Use And Advantages Of Quant Funds

Use And Advantages Of Quant Funds

Use And Advantages Of Quant Funds - Difference Between Quant Funds And Conventional FundsFor an investor who uses the mutual funds route to participate in the stock market, there are many categories available such as equity diversified funds, mid-cap funds, sector funds, index funds and quant funds.

The dictionary meaning of the word quant means analysis of data based on some computational models. Let us see how this is applied for mutual funds.

A mutual fund will have a portfolio manager and his team who will manage the allocation of funds mobilized. Depending on the fund category, they will take positions in stocks which fulfill the objectives of the fund.

The returns generated by the mutual fund will depend on a large extent on the expertise of the fund manager to take the right calls at the right time.
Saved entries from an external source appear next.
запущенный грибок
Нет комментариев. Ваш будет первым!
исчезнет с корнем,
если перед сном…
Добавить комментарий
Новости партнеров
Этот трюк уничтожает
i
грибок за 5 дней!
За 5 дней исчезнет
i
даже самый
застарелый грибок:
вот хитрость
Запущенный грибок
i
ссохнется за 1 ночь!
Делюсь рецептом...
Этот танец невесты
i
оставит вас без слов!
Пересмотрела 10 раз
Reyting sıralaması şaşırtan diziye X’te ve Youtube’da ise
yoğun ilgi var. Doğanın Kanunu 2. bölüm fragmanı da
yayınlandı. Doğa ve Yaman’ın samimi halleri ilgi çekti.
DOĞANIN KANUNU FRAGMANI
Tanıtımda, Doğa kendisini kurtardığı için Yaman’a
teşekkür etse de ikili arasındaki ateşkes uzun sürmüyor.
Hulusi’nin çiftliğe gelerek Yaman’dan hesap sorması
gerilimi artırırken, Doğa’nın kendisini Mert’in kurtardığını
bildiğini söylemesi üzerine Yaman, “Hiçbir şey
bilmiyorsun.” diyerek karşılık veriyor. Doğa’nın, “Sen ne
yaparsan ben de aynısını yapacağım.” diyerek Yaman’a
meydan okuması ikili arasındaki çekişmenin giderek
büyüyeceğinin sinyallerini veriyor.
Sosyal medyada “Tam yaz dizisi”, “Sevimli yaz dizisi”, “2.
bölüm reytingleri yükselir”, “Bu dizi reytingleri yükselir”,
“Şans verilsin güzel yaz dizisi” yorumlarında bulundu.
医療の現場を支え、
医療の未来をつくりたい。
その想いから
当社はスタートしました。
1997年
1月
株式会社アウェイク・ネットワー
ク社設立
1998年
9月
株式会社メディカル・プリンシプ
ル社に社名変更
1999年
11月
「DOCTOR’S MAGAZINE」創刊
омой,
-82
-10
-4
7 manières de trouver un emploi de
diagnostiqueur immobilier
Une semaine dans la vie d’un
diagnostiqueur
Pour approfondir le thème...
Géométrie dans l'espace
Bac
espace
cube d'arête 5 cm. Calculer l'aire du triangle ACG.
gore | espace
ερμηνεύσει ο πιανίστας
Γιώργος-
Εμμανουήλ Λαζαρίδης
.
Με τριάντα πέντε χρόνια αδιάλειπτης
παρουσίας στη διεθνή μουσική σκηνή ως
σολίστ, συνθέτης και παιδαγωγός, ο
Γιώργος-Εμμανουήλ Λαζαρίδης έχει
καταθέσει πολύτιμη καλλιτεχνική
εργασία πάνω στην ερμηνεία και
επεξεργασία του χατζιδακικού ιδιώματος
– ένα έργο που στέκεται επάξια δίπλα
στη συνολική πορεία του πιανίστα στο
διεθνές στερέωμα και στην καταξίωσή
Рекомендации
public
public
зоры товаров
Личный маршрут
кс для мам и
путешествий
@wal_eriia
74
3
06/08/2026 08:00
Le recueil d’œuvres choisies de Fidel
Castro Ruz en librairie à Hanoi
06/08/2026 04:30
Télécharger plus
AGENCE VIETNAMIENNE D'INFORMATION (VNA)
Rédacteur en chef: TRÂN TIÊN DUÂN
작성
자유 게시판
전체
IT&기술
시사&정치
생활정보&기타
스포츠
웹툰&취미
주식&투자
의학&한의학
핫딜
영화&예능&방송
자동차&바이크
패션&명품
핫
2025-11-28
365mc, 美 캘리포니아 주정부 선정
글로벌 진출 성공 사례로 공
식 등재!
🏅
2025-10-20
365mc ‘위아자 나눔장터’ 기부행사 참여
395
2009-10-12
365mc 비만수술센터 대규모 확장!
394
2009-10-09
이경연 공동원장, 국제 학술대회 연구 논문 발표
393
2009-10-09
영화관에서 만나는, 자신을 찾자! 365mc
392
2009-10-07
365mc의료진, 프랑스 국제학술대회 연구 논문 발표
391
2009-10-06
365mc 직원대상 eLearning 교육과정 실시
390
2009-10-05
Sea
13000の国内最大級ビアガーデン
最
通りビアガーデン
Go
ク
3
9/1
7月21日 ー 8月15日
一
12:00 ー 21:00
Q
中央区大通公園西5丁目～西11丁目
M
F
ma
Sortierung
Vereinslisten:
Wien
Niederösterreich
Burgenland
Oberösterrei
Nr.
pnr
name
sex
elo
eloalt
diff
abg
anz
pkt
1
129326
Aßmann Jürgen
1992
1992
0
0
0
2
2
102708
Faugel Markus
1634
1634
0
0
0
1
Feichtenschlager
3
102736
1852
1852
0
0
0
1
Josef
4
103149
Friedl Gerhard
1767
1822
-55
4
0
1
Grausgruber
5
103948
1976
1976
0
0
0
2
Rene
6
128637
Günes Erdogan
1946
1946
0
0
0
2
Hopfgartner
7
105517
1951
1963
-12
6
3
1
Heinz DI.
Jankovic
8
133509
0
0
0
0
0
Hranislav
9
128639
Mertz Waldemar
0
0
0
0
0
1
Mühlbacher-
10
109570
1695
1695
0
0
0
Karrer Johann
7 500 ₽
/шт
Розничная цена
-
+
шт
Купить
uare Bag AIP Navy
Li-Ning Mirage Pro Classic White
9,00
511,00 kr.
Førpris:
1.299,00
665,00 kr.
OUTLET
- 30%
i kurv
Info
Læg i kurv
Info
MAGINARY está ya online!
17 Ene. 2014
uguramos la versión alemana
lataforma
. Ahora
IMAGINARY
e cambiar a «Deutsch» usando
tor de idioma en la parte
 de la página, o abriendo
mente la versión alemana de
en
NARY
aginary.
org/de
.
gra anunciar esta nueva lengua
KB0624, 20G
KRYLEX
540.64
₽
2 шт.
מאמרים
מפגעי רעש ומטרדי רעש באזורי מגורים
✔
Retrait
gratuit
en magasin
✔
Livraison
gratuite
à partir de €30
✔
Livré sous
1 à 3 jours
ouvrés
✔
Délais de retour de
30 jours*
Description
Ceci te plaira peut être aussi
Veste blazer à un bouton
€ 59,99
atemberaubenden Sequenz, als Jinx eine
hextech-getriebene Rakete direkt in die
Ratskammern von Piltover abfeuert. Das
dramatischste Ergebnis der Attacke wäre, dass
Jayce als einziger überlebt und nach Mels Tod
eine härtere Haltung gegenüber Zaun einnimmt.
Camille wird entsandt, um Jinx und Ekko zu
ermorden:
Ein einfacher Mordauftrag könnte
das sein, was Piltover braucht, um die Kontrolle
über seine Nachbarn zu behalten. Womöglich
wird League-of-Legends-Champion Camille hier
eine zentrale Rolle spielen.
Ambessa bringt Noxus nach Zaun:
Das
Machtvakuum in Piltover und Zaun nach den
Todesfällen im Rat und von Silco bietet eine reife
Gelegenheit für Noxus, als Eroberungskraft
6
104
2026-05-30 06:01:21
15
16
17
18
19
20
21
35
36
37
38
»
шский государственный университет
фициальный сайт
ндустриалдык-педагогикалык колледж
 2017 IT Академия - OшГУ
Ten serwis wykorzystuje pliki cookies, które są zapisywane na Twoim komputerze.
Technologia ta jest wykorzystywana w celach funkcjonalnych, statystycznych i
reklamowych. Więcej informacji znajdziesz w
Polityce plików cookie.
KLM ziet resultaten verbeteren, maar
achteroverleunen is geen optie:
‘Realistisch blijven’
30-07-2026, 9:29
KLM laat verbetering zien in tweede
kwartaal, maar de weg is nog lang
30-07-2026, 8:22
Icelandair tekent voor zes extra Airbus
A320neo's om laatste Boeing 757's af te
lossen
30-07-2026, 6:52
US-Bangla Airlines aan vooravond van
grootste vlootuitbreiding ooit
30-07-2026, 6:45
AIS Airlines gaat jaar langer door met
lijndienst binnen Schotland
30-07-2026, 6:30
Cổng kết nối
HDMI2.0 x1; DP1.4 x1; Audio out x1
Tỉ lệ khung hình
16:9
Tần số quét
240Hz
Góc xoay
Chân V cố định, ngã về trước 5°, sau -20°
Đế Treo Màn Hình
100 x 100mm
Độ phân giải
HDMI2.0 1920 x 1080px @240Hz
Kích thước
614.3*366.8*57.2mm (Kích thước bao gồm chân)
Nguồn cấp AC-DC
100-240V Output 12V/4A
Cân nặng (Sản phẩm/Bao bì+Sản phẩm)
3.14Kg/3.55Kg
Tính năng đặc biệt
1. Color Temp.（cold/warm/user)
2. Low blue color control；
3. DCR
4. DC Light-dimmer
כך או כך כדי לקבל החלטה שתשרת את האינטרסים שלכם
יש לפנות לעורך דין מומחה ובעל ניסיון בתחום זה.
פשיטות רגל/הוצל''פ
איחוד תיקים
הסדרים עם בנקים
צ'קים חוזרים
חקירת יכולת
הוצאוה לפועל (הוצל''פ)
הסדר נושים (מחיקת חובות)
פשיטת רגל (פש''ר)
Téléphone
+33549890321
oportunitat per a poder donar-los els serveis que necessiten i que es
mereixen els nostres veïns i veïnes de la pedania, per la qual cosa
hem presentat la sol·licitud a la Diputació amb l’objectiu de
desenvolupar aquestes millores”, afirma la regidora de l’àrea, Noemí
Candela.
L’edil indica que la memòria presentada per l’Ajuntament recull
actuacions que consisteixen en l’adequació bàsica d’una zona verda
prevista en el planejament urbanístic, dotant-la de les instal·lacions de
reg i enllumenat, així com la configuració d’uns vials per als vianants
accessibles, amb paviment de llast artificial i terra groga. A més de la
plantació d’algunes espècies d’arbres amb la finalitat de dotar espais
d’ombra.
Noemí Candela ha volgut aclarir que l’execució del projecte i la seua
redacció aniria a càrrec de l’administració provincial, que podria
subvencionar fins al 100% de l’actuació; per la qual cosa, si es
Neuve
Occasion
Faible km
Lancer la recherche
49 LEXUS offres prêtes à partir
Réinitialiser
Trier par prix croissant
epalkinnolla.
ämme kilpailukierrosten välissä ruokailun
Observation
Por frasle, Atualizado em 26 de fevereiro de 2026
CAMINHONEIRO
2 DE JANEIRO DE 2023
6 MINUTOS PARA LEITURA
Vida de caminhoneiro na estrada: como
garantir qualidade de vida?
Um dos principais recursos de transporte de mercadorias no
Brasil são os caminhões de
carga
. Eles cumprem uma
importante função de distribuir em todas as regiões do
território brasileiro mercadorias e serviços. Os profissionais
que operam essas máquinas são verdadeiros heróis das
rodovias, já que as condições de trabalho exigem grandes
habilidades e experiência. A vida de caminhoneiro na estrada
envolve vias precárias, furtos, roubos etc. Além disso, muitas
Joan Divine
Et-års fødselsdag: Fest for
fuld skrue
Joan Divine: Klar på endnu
This strategy is based on fundamental analysis and human judgment is critical here. Often it is observed that when a particular fund manager changes, the fund’s performance graph sees a sudden drop.

With the advances made in the world of computers and the widespread use of technology in the financial markets, computational models and algorithms came into picture which could guide trading strategies. These models use market data and financials such as P/E ratios, Earnings Per Share, profit margins, price movements, valuations and market trends to select stocks for investment.

Each fund house will be using a customized software solution based on such parameters to select the fund portfolio. Here instead of an active fund manager monitoring the fund, there will be a software solution based on quantitative analysis which does the job of a portfolio manager.

The advantages of this strategy are decreased possibility of wrong decisions due to human error and biased judgments. Also such models are very sensitive to trends in the market and can analyze huge volumes of data going back to a couple of years in a matter of jiffies.

It is very important that correct input data is provided for the quantitative model, otherwise the results will be unpredictable. The purists may sometimes view this strategy as a black box, since there is no transparency about why the model has picked up a particular stock. The expense ratio of quant funds will be marginally lower since a smaller team is required to manage the fund.

Now that we have seen how quant funds differ from conventional funds, let us see how they have been performing in the market. According to statistics, quant mutual funds have been giving an average 20% more returns than conventional equity funds. Of course this is largely based on the market performance and the economy as well.

Historically these models have worked well with large-cap stocks, so the portfolio of a quant fund is likely to be a subset of that of an index fund. Investing based on quantitative analysis is popular in the US and European markets. In the Indian markets, this trend is slowly picking up as fund houses are developing and fine tuning their quant models.

Quant funds may be used for portfolio diversification, investors may put 8 to 10% of their investment target in this category.